- Your goal:
Render the lines of the data below as a Markdown table with the columns "No." and "Text": a row number in the first and the line in the second, leaving out blank lines. Don't include the pictures in your answer.

Records for the task Block Start

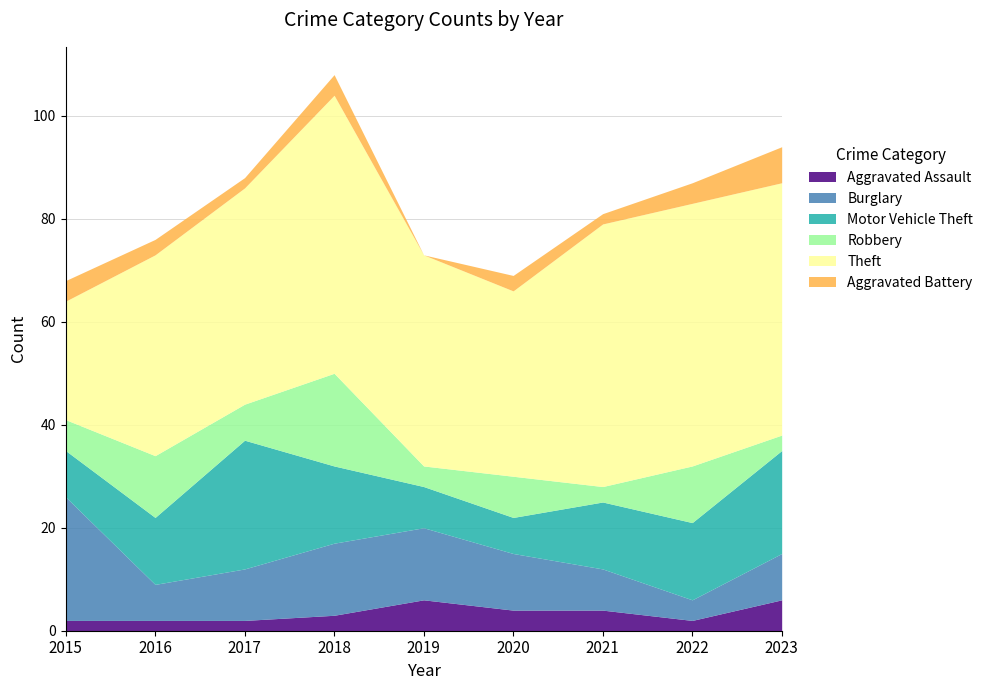

How many values in the Burglary series exceed 10?

4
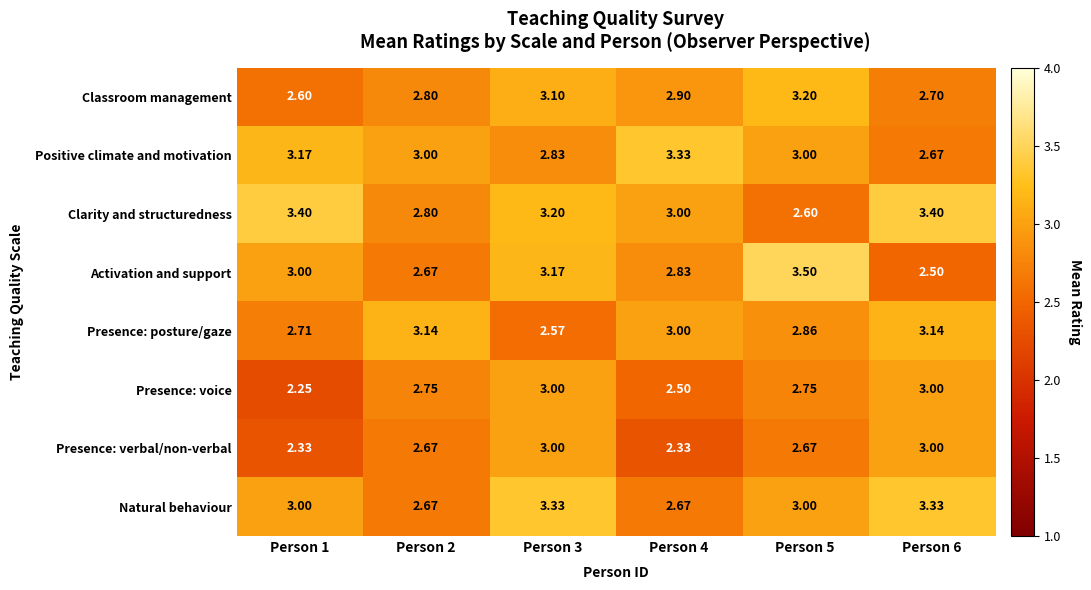

At how many categories does at least one series exceed 2?

6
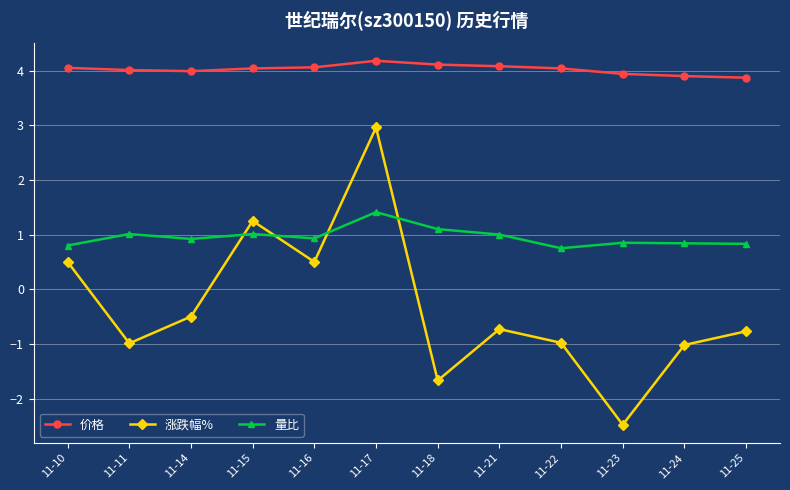

The 涨跌幅% series shows 4.0 at 11-17. True or false?

False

Records for the task Block End

- Your solution:
| No. | Text |
|---|---|
| 1 | How many values in the Burglary series exceed 10? |
| 2 | 4 |
| 3 | At how many categories does at least one series exceed 2? |
| 4 | 6 |
| 5 | The 涨跌幅% series shows 4.0 at 11-17. True or false? |
| 6 | False |